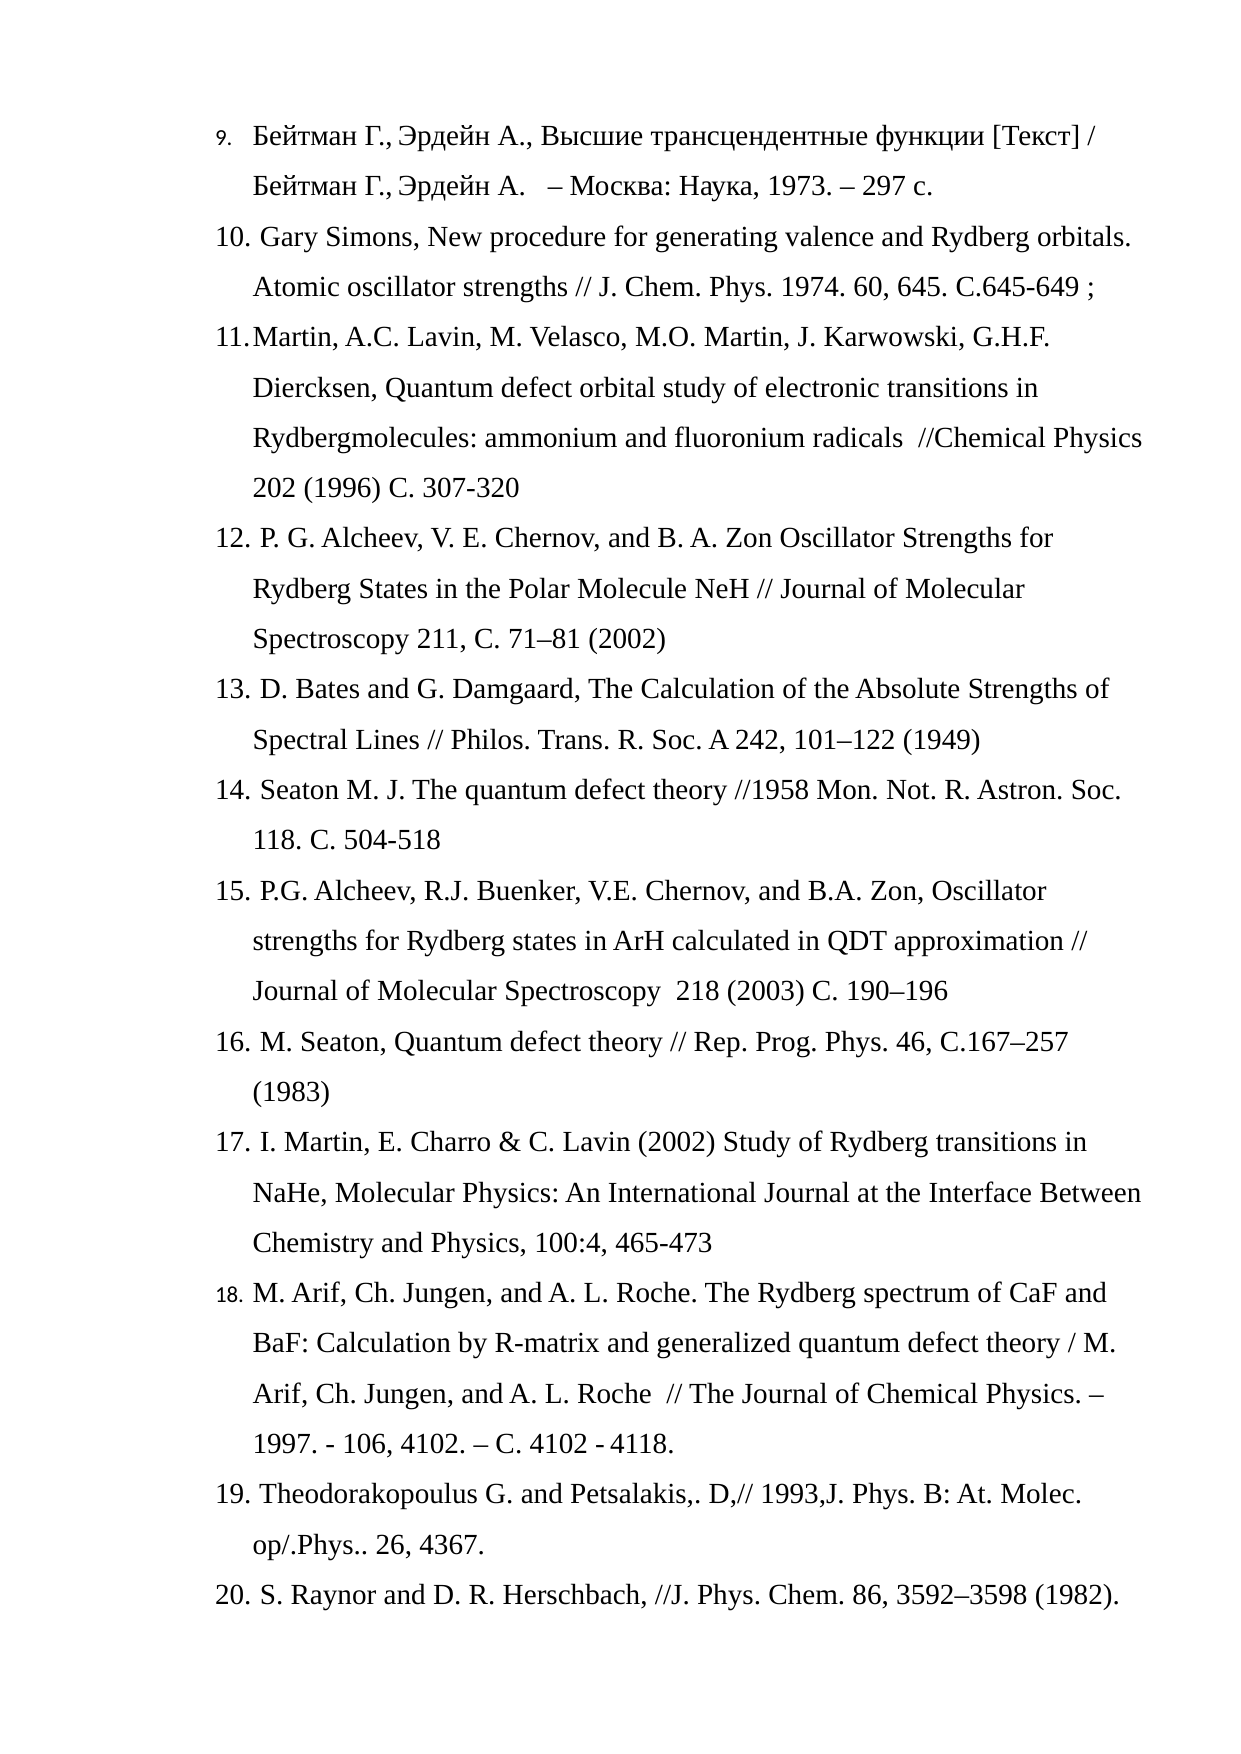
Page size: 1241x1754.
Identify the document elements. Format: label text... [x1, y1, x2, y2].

list P.G. Alcheev, R.J. Buenker, V.E. Chernov, and B.A. Zon, Oscillator strengths for Rydberg states in ArH calculated in QDT approximation // Journal of Molecular Spectroscopy 218 (2003) C. 190–196 [215, 873, 1152, 1007]
list D. Bates and G. Damgaard, The Calculation of the Absolute Strengths of Spectral Lines // Philos. Trans. R. Soc. A 242, 101–122 (1949) [215, 672, 1152, 755]
list Theodorakopoulus G. and Petsalakis,. D,// 1993,J. Phys. B: At. Molec. op/.Phys.. 26, 4367. [215, 1477, 1152, 1560]
list M. Seaton, Quantum defect theory // Rep. Prog. Phys. 46, C.167–257 (1983) [215, 1024, 1152, 1108]
list M. Arif, Ch. Jungen, and A. L. Roche. The Rydberg spectrum of CaF and BaF: Calculation by R-matrix and generalized quantum defect theory / M. Arif, Ch. Jungen, and A. L. Roche // The Journal of Chemical Physics. – 1997. - 106, 4102. – С. 4102 - 4118. [215, 1275, 1152, 1460]
list Бейтман Г., Эрдейн А., Высшие трансцендентные функции [Текст] / Бейтман Г., Эрдейн А. – Москва: Наука, 1973. – 297 с. [215, 118, 1152, 202]
list Gary Simons, New procedure for generating valence and Rydberg orbitals. Atomic oscillator strengths // J. Chem. Phys. 1974. 60, 645. C.645-649 ; [215, 219, 1152, 303]
list I. Martin, E. Charro & C. Lavin (2002) Study of Rydberg transitions in NaHe, Molecular Physics: An International Journal at the Interface Between Chemistry and Physics, 100:4, 465-473 [215, 1124, 1152, 1258]
list Martin, A.C. Lavin, M. Velasco, M.O. Martin, J. Karwowski, G.H.F. Diercksen, Quantum defect orbital study of electronic transitions in Rydbergmolecules: ammonium and fluoronium radicals //Chemical Physics 202 (1996) C. 307-320 [215, 319, 1152, 504]
list S. Raynor and D. R. Herschbach, //J. Phys. Chem. 86, 3592–3598 (1982). [215, 1577, 1152, 1611]
list Seaton M. J. The quantum defect theory //1958 Mon. Not. R. Astron. Soc. 118. C. 504-518 [215, 772, 1152, 856]
list P. G. Alcheev, V. E. Chernov, and B. A. Zon Oscillator Strengths for Rydberg States in the Polar Molecule NeH // Journal of Molecular Spectroscopy 211, C. 71–81 (2002) [215, 521, 1152, 655]
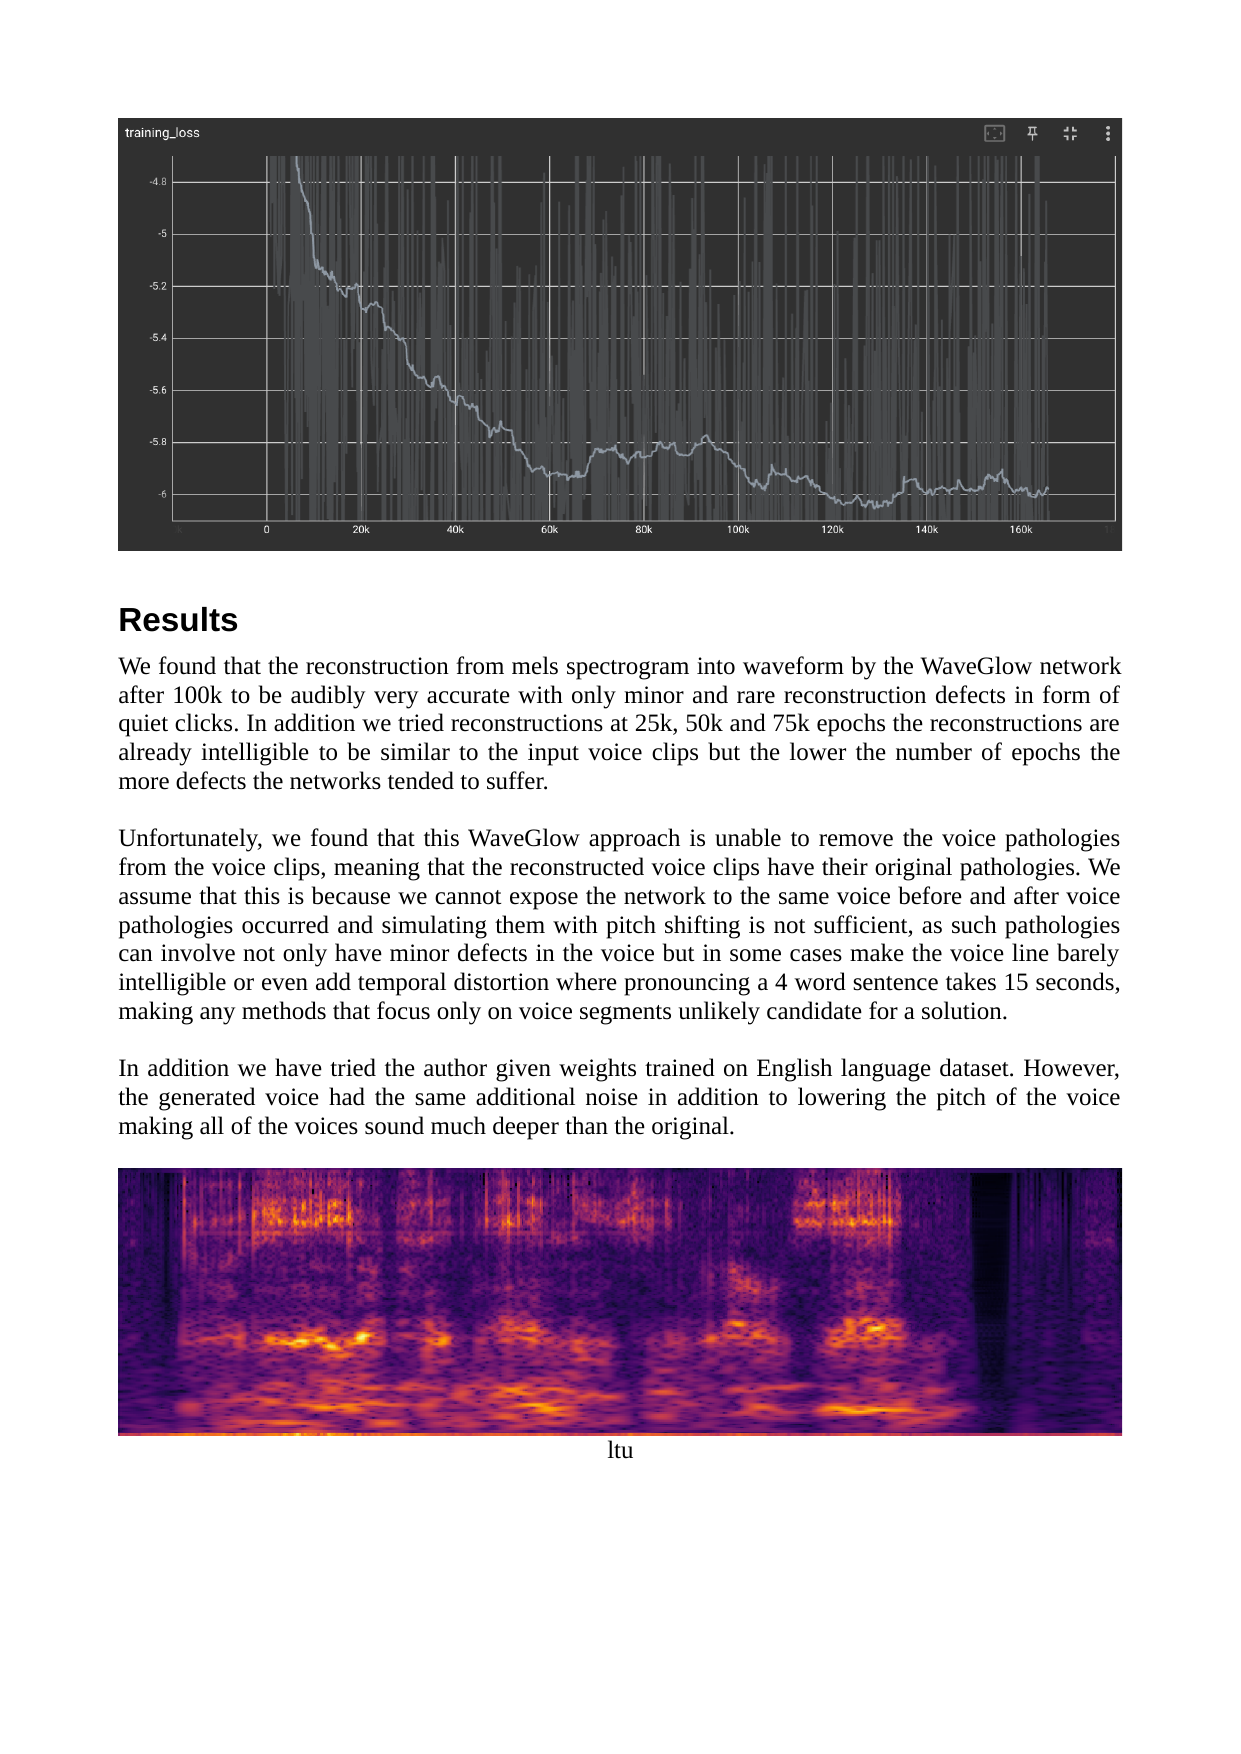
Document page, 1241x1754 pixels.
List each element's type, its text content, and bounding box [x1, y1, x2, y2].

text Unfortunately, we found that this WaveGlow approach is unable to remove the voice pathologies from the voice clips, meaning that the reconstructed voice clips have their original pathologies. We assume that this is because we cannot expose the network to the same voice before and after voice pathologies occurred and simulating them with pitch shifting is not sufficient, as such pathologies can involve not only have minor defects in the voice but in some cases make the voice line barely intelligible or even add temporal distortion where pronouncing a 4 word sentence takes 15 seconds, making any methods that focus only on voice segments unlikely candidate for a solution. [118, 823, 1122, 1025]
picture [118, 1168, 1123, 1436]
picture [118, 118, 1123, 551]
text ltu [118, 1436, 1122, 1464]
text We found that the reconstruction from mels spectrogram into waveform by the WaveGlow network after 100k to be audibly very accurate with only minor and rare reconstruction defects in form of quiet clicks. In addition we tried reconstructions at 25k, 50k and 75k epochs the reconstructions are already intelligible to be similar to the input voice clips but the lower the number of epochs the more defects the networks tended to suffer. [118, 651, 1122, 795]
text In addition we have tried the author given weights trained on English language dataset. However, the generated voice had the same additional noise in addition to lowering the pitch of the voice making all of the voices sound much deeper than the original. [118, 1053, 1122, 1140]
subtitle Results [118, 600, 1122, 638]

================================

**Given request:** Rewrite all of the data above, changing every "WaveGlow" to "WaveNet" and keeping everything else the same. Leave the pictures out.

**Task response:**
Page size: 1241x1754.
Identify the document elements. Format: label text... [x1, y1, x2, y2].

list P.G. Alcheev, R.J. Buenker, V.E. Chernov, and B.A. Zon, Oscillator strengths for Rydberg states in ArH calculated in QDT approximation // Journal of Molecular Spectroscopy 218 (2003) C. 190–196 [215, 873, 1152, 1007]
list D. Bates and G. Damgaard, The Calculation of the Absolute Strengths of Spectral Lines // Philos. Trans. R. Soc. A 242, 101–122 (1949) [215, 672, 1152, 755]
list Theodorakopoulus G. and Petsalakis,. D,// 1993,J. Phys. B: At. Molec. op/.Phys.. 26, 4367. [215, 1477, 1152, 1560]
list M. Seaton, Quantum defect theory // Rep. Prog. Phys. 46, C.167–257 (1983) [215, 1024, 1152, 1108]
list M. Arif, Ch. Jungen, and A. L. Roche. The Rydberg spectrum of CaF and BaF: Calculation by R-matrix and generalized quantum defect theory / M. Arif, Ch. Jungen, and A. L. Roche // The Journal of Chemical Physics. – 1997. - 106, 4102. – С. 4102 - 4118. [215, 1275, 1152, 1460]
list Бейтман Г., Эрдейн А., Высшие трансцендентные функции [Текст] / Бейтман Г., Эрдейн А. – Москва: Наука, 1973. – 297 с. [215, 118, 1152, 202]
list Gary Simons, New procedure for generating valence and Rydberg orbitals. Atomic oscillator strengths // J. Chem. Phys. 1974. 60, 645. C.645-649 ; [215, 219, 1152, 303]
list I. Martin, E. Charro & C. Lavin (2002) Study of Rydberg transitions in NaHe, Molecular Physics: An International Journal at the Interface Between Chemistry and Physics, 100:4, 465-473 [215, 1124, 1152, 1258]
list Martin, A.C. Lavin, M. Velasco, M.O. Martin, J. Karwowski, G.H.F. Diercksen, Quantum defect orbital study of electronic transitions in Rydbergmolecules: ammonium and fluoronium radicals //Chemical Physics 202 (1996) C. 307-320 [215, 319, 1152, 504]
list S. Raynor and D. R. Herschbach, //J. Phys. Chem. 86, 3592–3598 (1982). [215, 1577, 1152, 1611]
list Seaton M. J. The quantum defect theory //1958 Mon. Not. R. Astron. Soc. 118. C. 504-518 [215, 772, 1152, 856]
list P. G. Alcheev, V. E. Chernov, and B. A. Zon Oscillator Strengths for Rydberg States in the Polar Molecule NeH // Journal of Molecular Spectroscopy 211, C. 71–81 (2002) [215, 521, 1152, 655]
Document page, 1241x1754 pixels.
List each element's type, its text content, and bounding box [x1, y1, x2, y2].

text Unfortunately, we found that this WaveNet approach is unable to remove the voice pathologies from the voice clips, meaning that the reconstructed voice clips have their original pathologies. We assume that this is because we cannot expose the network to the same voice before and after voice pathologies occurred and simulating them with pitch shifting is not sufficient, as such pathologies can involve not only have minor defects in the voice but in some cases make the voice line barely intelligible or even add temporal distortion where pronouncing a 4 word sentence takes 15 seconds, making any methods that focus only on voice segments unlikely candidate for a solution. [118, 823, 1122, 1025]
picture [118, 1168, 1123, 1436]
picture [118, 118, 1123, 551]
text ltu [118, 1436, 1122, 1464]
text We found that the reconstruction from mels spectrogram into waveform by the WaveNet network after 100k to be audibly very accurate with only minor and rare reconstruction defects in form of quiet clicks. In addition we tried reconstructions at 25k, 50k and 75k epochs the reconstructions are already intelligible to be similar to the input voice clips but the lower the number of epochs the more defects the networks tended to suffer. [118, 651, 1122, 795]
text In addition we have tried the author given weights trained on English language dataset. However, the generated voice had the same additional noise in addition to lowering the pitch of the voice making all of the voices sound much deeper than the original. [118, 1053, 1122, 1140]
subtitle Results [118, 600, 1122, 638]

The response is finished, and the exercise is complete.